Tuesday, May 30, 2006

On Improving Your Search Techniques

As an Instruction Librarian, I think it is extremely important that I keep my search skills up to date. I work at this, but there are times when I do feel I need more time to just play around and practice searching. As things are slowing down a bit due to the intercession going into the first summer session, I get a little bit of breathing room to think. I also get to go back and look over things I have wanted to address, but the pace of the school year prevented that. At any rate, I was looking at Steve Cohen's post calling for librarians to improve their search skills. The Red Haired Librarian also had a response to Mr. Cohen's post here, which may prove interesting to look at. So, here is my humble attempt as I go through the list, to, oh, I don't know, maybe make sense of this for myself. Or maybe just reaffirm for me the commitment to keep up. So, here is what Mr. Cohen wrote, with my commentary, if any:

1) Make online searching MANDATORY in library school. Make it a core course. This should probably go without saying. I did not take the formal online retrieval class, in large measure I think because they were still doing Dialog of all things. I got my search techniques exposure through the regular reference class, and the basic computer literacy class they make everyone take, which had an online searching module. My beef if any would be that the class should reflect current thinking and relevancy.
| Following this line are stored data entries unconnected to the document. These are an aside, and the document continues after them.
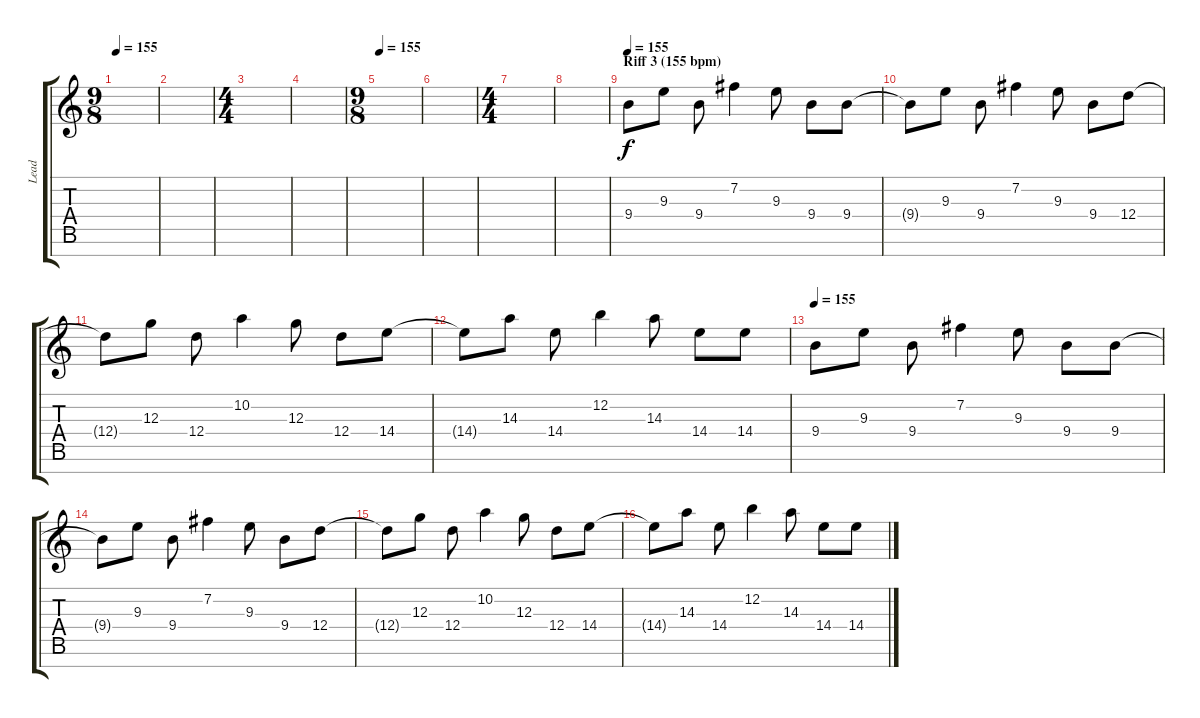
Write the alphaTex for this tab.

\track ("Lead" "Lead") {instrument distortionguitar}
\staff {score tabs}
\tuning (E4 B3 G3 D3 A2 E2 B1) {hide}
\ts (9 8)
\tempo 155
\clef g2
\ks c
|
|
\ts (4 4)
|
|
\ts (9 8)
\tempo 155
|
|
\ts (4 4)
|
|
\section ("" "Riff 3 (155 bpm)")
\tempo 155
9.4.8 9.3.8 9.4.8 7.2.4 9.3.8 9.4.8 9.4.8 |
9.4{t}.8 9.3.8 9.4.8 7.2.4 9.3.8 9.4.8 12.4.8 |
12.4{t}.8 12.3.8 12.4.8 10.2.4 12.3.8 12.4.8 14.4.8 |
14.4{t}.8 14.3.8 14.4.8 12.2.4 14.3.8 14.4.8 14.4.8 |
\tempo 155
9.4.8 9.3.8 9.4.8 7.2.4 9.3.8 9.4.8 9.4.8 |
9.4{t}.8 9.3.8 9.4.8 7.2.4 9.3.8 9.4.8 12.4.8 |
12.4{t}.8 12.3.8 12.4.8 10.2.4 12.3.8 12.4.8 14.4.8 |
14.4{t}.8 14.3.8 14.4.8 12.2.4 14.3.8 14.4.8 14.4.8
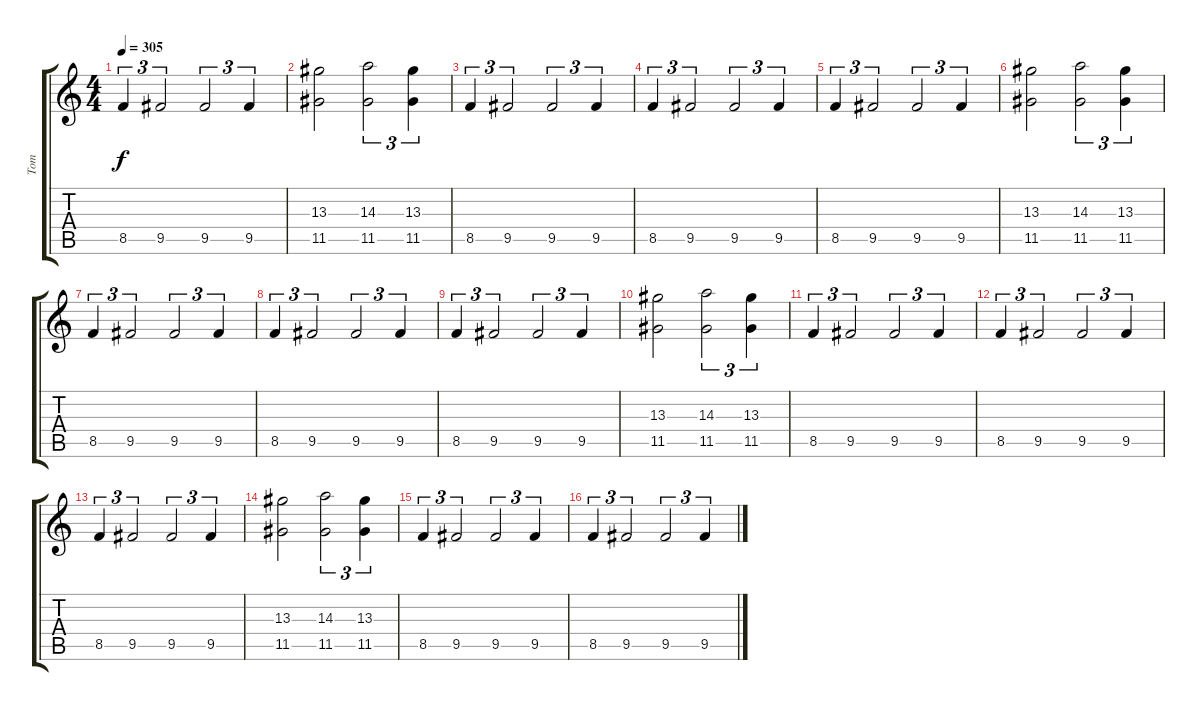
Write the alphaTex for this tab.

\track ("Tom" "Tom") {instrument distortionguitar}
\staff {score tabs}
\tuning (E4 B3 G3 D3 A2 E2) {hide}
\ts (4 4)
\tempo 305
\clef g2
\ks c
8.5.4{tu (3 2) dy f} 9.5.2{tu (3 2)} 9.5.2{tu (3 2)} 9.5.4{tu (3 2)} |
(13.3 11.5).2 (14.3 11.5).2{tu (3 2)} (13.3 11.5).4{tu (3 2)} |
8.5.4{tu (3 2)} 9.5.2{tu (3 2)} 9.5.2{tu (3 2)} 9.5.4{tu (3 2)} |
8.5.4{tu (3 2)} 9.5.2{tu (3 2)} 9.5.2{tu (3 2)} 9.5.4{tu (3 2)} |
8.5.4{tu (3 2)} 9.5.2{tu (3 2)} 9.5.2{tu (3 2)} 9.5.4{tu (3 2)} |
(13.3 11.5).2 (14.3 11.5).2{tu (3 2)} (13.3 11.5).4{tu (3 2)} |
8.5.4{tu (3 2)} 9.5.2{tu (3 2)} 9.5.2{tu (3 2)} 9.5.4{tu (3 2)} |
8.5.4{tu (3 2)} 9.5.2{tu (3 2)} 9.5.2{tu (3 2)} 9.5.4{tu (3 2)} |
8.5.4{tu (3 2)} 9.5.2{tu (3 2)} 9.5.2{tu (3 2)} 9.5.4{tu (3 2)} |
(13.3 11.5).2 (14.3 11.5).2{tu (3 2)} (13.3 11.5).4{tu (3 2)} |
8.5.4{tu (3 2)} 9.5.2{tu (3 2)} 9.5.2{tu (3 2)} 9.5.4{tu (3 2)} |
8.5.4{tu (3 2)} 9.5.2{tu (3 2)} 9.5.2{tu (3 2)} 9.5.4{tu (3 2)} |
8.5.4{tu (3 2)} 9.5.2{tu (3 2)} 9.5.2{tu (3 2)} 9.5.4{tu (3 2)} |
(13.3 11.5).2 (14.3 11.5).2{tu (3 2)} (13.3 11.5).4{tu (3 2)} |
8.5.4{tu (3 2)} 9.5.2{tu (3 2)} 9.5.2{tu (3 2)} 9.5.4{tu (3 2)} |
8.5.4{tu (3 2)} 9.5.2{tu (3 2)} 9.5.2{tu (3 2)} 9.5.4{tu (3 2)}
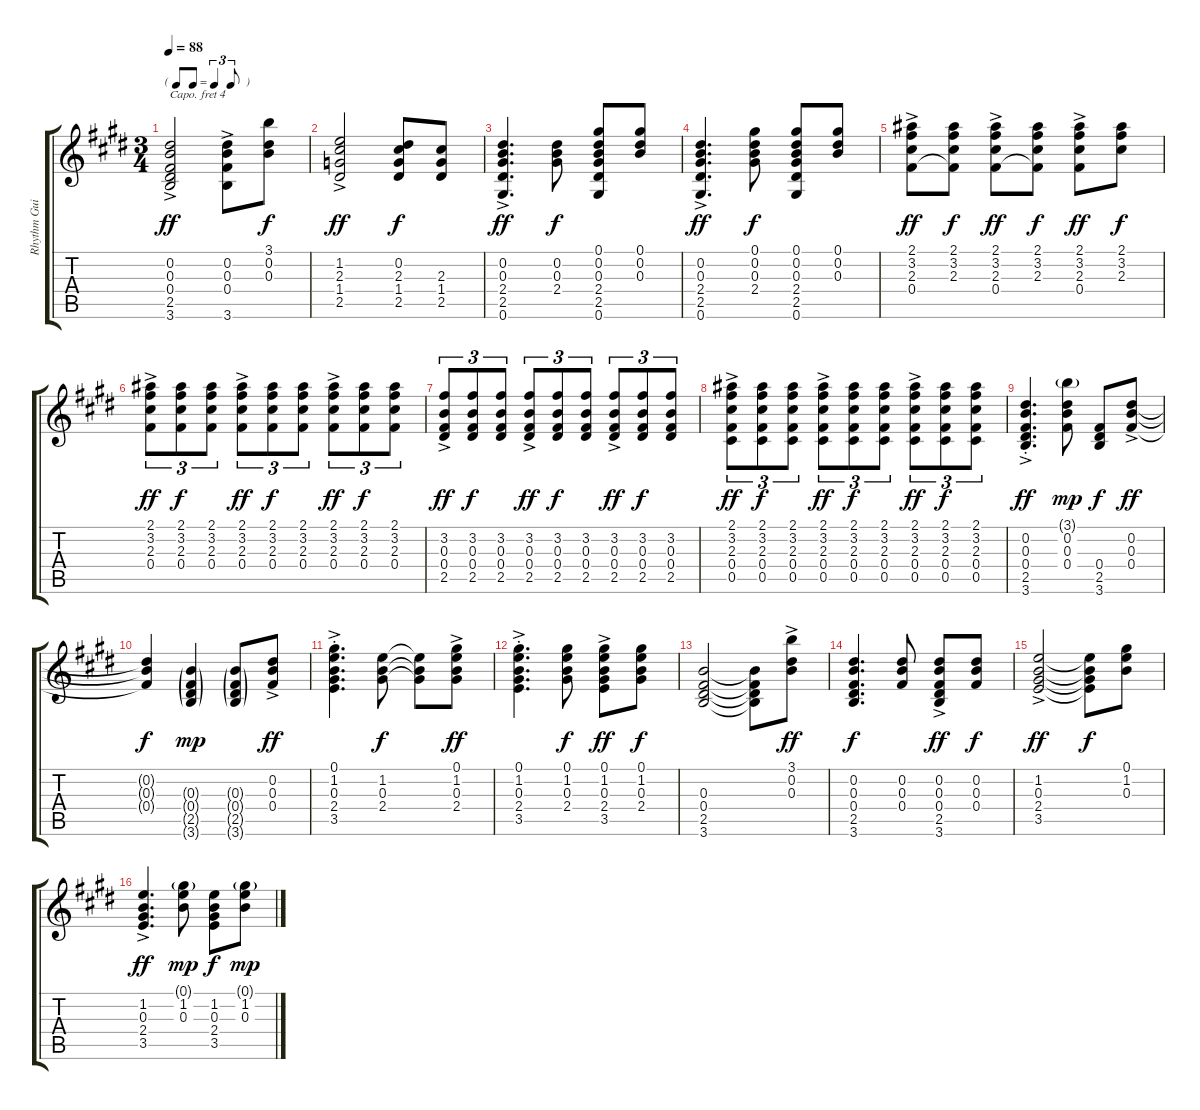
\track ("Rhythm Guitar" "Rhythm Gui") {instrument acousticguitarsteel}
\staff {score tabs}
\capo 4
\tuning (E4 B3 G3 D3 A2 E2) {hide}
\ts (3 4)
\tf triplet8th
\tempo 88
\clef g2
\ks c#minor
(0.2{ac} 0.3{ac} 0.4{ac} 2.5{ac} 3.6{ac}).2{dy ff} (0.2{ac} 0.3{ac} 0.4{ac} 3.6{ac}).8 (3.1 0.2 0.3).8{dy f} |
(1.2{ac} 2.3{ac} 1.4{ac} 2.5{ac}).2{dy ff} (0.2 2.3 1.4 2.5).8{dy f} (2.3 1.4 2.5).8 |
(0.2{ac} 0.3{ac} 2.4{ac} 2.5{ac} 0.6{ac}).4{d dy ff} (0.2 0.3 2.4).8{dy f} (0.1 0.2 0.3 2.4 2.5 0.6).8 (0.1 0.2 0.3).8 |
\ks e
(0.2{ac} 0.3{ac} 2.4{ac} 2.5{ac} 0.6{ac}).4{d dy ff} (0.1 0.2 0.3 2.4).8{dy f} (0.1 0.2 0.3 2.4 2.5 0.6).8 (0.1 0.2 0.3).8 |
\ks c#minor
(2.1{ac} 3.2{ac} 2.3{ac} 0.4{ac}).8{dy ff} (2.1 3.2 2.3 0.4{t}).8{dy f} (2.1{ac} 3.2{ac} 2.3{ac} 0.4{ac}).8{dy ff} (2.1 3.2 2.3 0.4{t}).8{dy f} (2.1{ac} 3.2{ac} 2.3{ac} 0.4{ac}).8{dy ff} (2.1 3.2 2.3).8{dy f} |
(2.1{ac} 3.2{ac} 2.3{ac} 0.4{ac}).8{tu (3 2) dy ff} (2.1 3.2 2.3 0.4).8{tu (3 2) dy f} (2.1 3.2 2.3 0.4).8{tu (3 2)} (2.1{ac} 3.2{ac} 2.3{ac} 0.4{ac}).8{tu (3 2) dy ff} (2.1 3.2 2.3 0.4).8{tu (3 2) dy f} (2.1 3.2 2.3 0.4).8{tu (3 2)} (2.1{ac} 3.2{ac} 2.3{ac} 0.4{ac}).8{tu (3 2) dy ff} (2.1 3.2 2.3 0.4).8{tu (3 2) dy f} (2.1 3.2 2.3 0.4).8{tu (3 2)} |
\ks e
(3.2{ac} 0.3{ac} 0.4{ac} 2.5{ac}).8{tu (3 2) dy ff} (3.2 0.3 0.4 2.5).8{tu (3 2) dy f} (3.2 0.3 0.4 2.5).8{tu (3 2)} (3.2{ac} 0.3{ac} 0.4{ac} 2.5{ac}).8{tu (3 2) dy ff} (3.2 0.3 0.4 2.5).8{tu (3 2) dy f} (3.2 0.3 0.4 2.5).8{tu (3 2)} (3.2{ac} 0.3{ac} 0.4{ac} 2.5{ac}).8{tu (3 2) dy ff} (3.2 0.3 0.4 2.5).8{tu (3 2) dy f} (3.2 0.3 0.4 2.5).8{tu (3 2)} |
\ks c#minor
(2.1{ac} 3.2{ac} 2.3{ac} 0.4{ac} 0.5{ac}).8{tu (3 2) dy ff} (2.1 3.2 2.3 0.4 0.5).8{tu (3 2) dy f} (2.1 3.2 2.3 0.4 0.5).8{tu (3 2)} (2.1{ac} 3.2{ac} 2.3{ac} 0.4{ac} 0.5{ac}).8{tu (3 2) dy ff} (2.1 3.2 2.3 0.4 0.5).8{tu (3 2) dy f} (2.1 3.2 2.3 0.4 0.5).8{tu (3 2)} (2.1{ac} 3.2{ac} 2.3{ac} 0.4{ac} 0.5{ac}).8{tu (3 2) dy ff} (2.1 3.2 2.3 0.4 0.5).8{tu (3 2) dy f} (2.1 3.2 2.3 0.4 0.5).8{tu (3 2)} |
(0.2{ac st} 0.3{ac st} 0.4{ac st} 2.5{ac st} 3.6{ac st}).4{d dy ff} (3.1{g} 0.2 0.3 0.4).8{dy mp} (0.4 2.5 3.6).8{dy f} (0.2{ac} 0.3{ac} 0.4{ac}).8{dy ff} |
\ks e
(0.2{t} 0.3{t} 0.4{t}).4{dy f} (0.3{g} 0.4{g} 2.5{g} 3.6{g}).4{dy mp} (0.3{g} 0.4{g} 2.5{g} 3.6{g}).8 (0.2{ac} 0.3{ac} 0.4{ac}).8{dy ff} |
\ks c#minor
(0.1{ac st} 1.2{ac st} 0.3{ac st} 2.4{ac st} 3.5{ac st}).4{d} (1.2 0.3 2.4).8{dy f} (1.2{t} 0.3{t} 2.4{t}).8 (0.1{ac} 1.2{ac} 0.3{ac} 2.4{ac}).8{dy ff} |
(0.1{st} 1.2{ac st} 0.3{ac st} 2.4{ac st} 3.5{ac st}).4{d} (0.1 1.2 0.3 2.4).8{dy f} (0.1{ac} 1.2{ac} 0.3{ac} 2.4{ac} 3.5{ac}).8{dy ff} (0.1 1.2 0.3 2.4).8{dy f} |
(0.3 0.4 2.5 3.6).2 (0.3{t} 0.4{t} 2.5{t} 3.6{t}).8 (3.1{ac} 0.2{ac} 0.3{ac}).8{dy ff} |
\ks e
(0.2 0.3 0.4 2.5 3.6).4{d dy f} (0.2 0.3 0.4).8 (0.2 0.3 0.4{ac} 2.5{ac} 3.6).8{dy ff} (0.2 0.3 0.4).8{dy f} |
\ks c#minor
(1.2{ac} 0.3{ac} 2.4{ac} 3.5{ac}).2{dy ff} (1.2{t} 0.3{t} 2.4{t} 3.5{t}).8{dy f} (0.1 1.2 0.3).8 |
(1.2{ac} 0.3{ac} 2.4{ac} 3.5{ac}).4{d dy ff} (0.1{g} 1.2 0.3).8{dy mp} (1.2 0.3 2.4 3.5).8{dy f} (0.1{g} 1.2 0.3).8{dy mp}
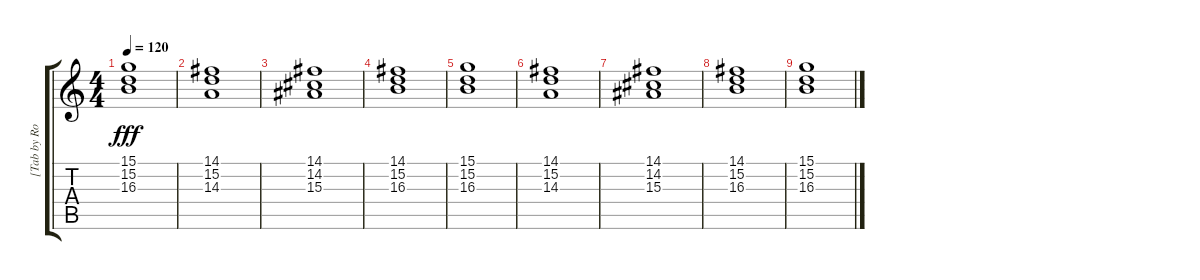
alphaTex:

\track ("[Tab by Rodrigo Takahashi]" "[Tab by Ro") {instrument synthstrings1}
\staff {score tabs}
\tuning (E4 B3 G3 D3 A2 E2) {hide}
\ts (4 4)
\tempo 120
\clef g2
\ks c
(15.1 15.2 16.3).1{dy fff} |
(14.1 15.2 14.3).1 |
(14.1 14.2 15.3).1 |
(14.1 15.2 16.3).1 |
(15.1 15.2 16.3).1 |
(14.1 15.2 14.3).1 |
(14.1 14.2 15.3).1 |
(14.1 15.2 16.3).1 |
(15.1 15.2 16.3).1
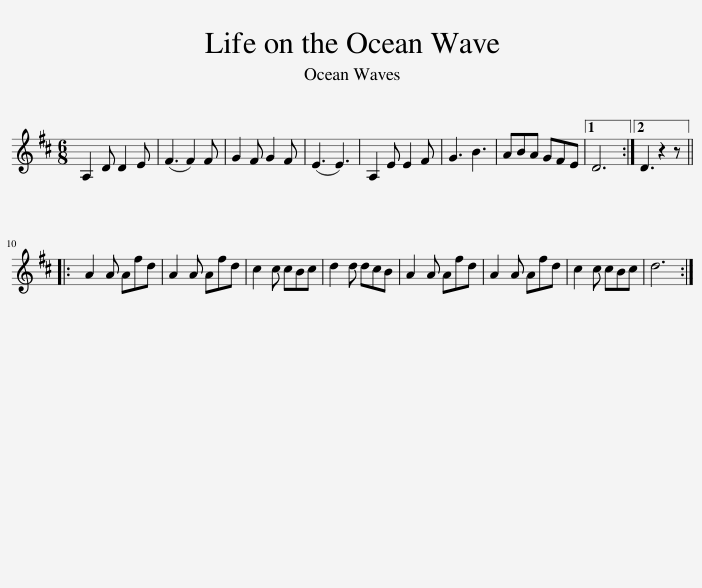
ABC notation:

X:1
L:1/8
M:6/8
I:linebreak $
K:D
V:1 treble
V:1
 A,2 D D2 E | (F3 F2) F | G2 F G2 F | (E3 E3) | A,2 E E2 F | %5
 G3 B3 | ABA GFE |1 D6 :|2 D3 z2 z |:$ A2 A Afd | %10
 A2 A Afd | c2 c cBc | d2 d dcB | A2 A Afd | A2 A Afd | %15
 c2 c cBc | d6 :| %17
2) Keep up with search engine news and how to use these tools to their maximum capabilities. Again, this is a given. If you have a regime or routine for keeping up, this should be a part of it. I will admit that while I am aware of a lot of what is going on, I can use some additional practice time in the proverbial simulator.

3) Library school professors: Put a glass jar on your desk. Every time you say, "Google it", put a dime in the jar (the same should go for your students) and take out an ad in Yahoo or Ask with the money collected over the course of the semester. Better yet, donate it to LII (although I don't think that they can take private donations - Karen?). On this, I have to go with some of the questions that the Red Haired Librarian raises. If the other tools are not better than Google, then we can't just get rid of Google for the sake of getting rid of Google. Is the remark of "google it" overused? Absolutely. It does not mean I think that Google is the enemy. It's just a tool. There are other tools out there, but some of those tools may not have proven themselves. Lazy or not, there is a reason why patrons will turn to Google, and it's not always laziness. So professors, it's up to you to keep up as well and show your students all the other good alternatives to Google.

4) Reference desk managers: Do the jar thing too, but buy your staff a book on how to search with the money collected. Either that or hire Gary Price to come to your library and teach search. Or, donate it to LII (Again, Karen?). Would I rather be using just the library resources at the desk? Yes, but I know I will turn to Google now and then. I think the idea is to be able to exploit the advanced features of that and every other search engine. You should avoid telling your patrons to google something. Your job is to find them alternatives and options.

5) Do not make Google the default page at your reference workstations. If you are going to do this, at least use the advanced page. Send them to the library homepage.

6) Needs assessment time. What's more important: Working on that library MySpace account, posting pictures of your book collection on Flickr, or brushing up on your searching skills? Prioritize. Mr. Cohen raises an interesting question. All those Mount Ubertech dwellers out there who embrace every social software tool online like the latest bride (and that is my polite way of saying something that starts with "s" and rhymes with "hut"), how well can they search when it comes down to it. I am not saying to not learn about social software, but we should command the search landscape.

7) Understand the invisible web and how it exists. Know about subject-specific engines and directories. Know the best person, home, and e-mail look-up tools. I need more work on this. I know of some tools in my subject areas, but I need more exploring.

8) Use your reference book collection. Not all answers are found in the glorified results of a word or phrase search on ANY engine. Find some of my thoughts on print reference here. You should have a good command of your print reference sources as well.

9) Don't enable. Not only should we teach better searching skills to our colleagues and users, we should practice what we preach. Don't have a Google search box on your library web page or blog. Don't have canned Google searches on your web page or blog that lead to atrocious results. This, I have to plead guilty too. I don't use Google too much in my blog, but I have known to suggest searching Technorati on a topic, usually for the topics that the A-listers of the biblioblogosphere have covered ad nauseam. I don't even like Technorati that much, which at times can be extremely clunky and slow. In fact, doing a link search or other advanced search on one of the mainstream serch engines may do the trick as well. I think I do it for the name recognition of readers knowing what Technorati is, well at least the LIS readers. However, I don't link to any canned searches. I just suggest using the tool and at times list a term or two to try, but not the actual seach. I guess I should get a bit better about leading by example.

10) Don't forget the importance of using the fee-based databases that your library (check that, your patrons) pays for. Remember that "free is as free does." Amen.

Oh well, if nothing else, I am aware that I can use a bit more work and practice.


Steven said...

Angel: Thanks for your commentary on my list.


Angel, librarian and educator said...

Steven: Oh, you are welcome. You wrote something that sparked thought as well as gave us a reminder that we should "own" when it comes to searching. Best, and keep on blogging.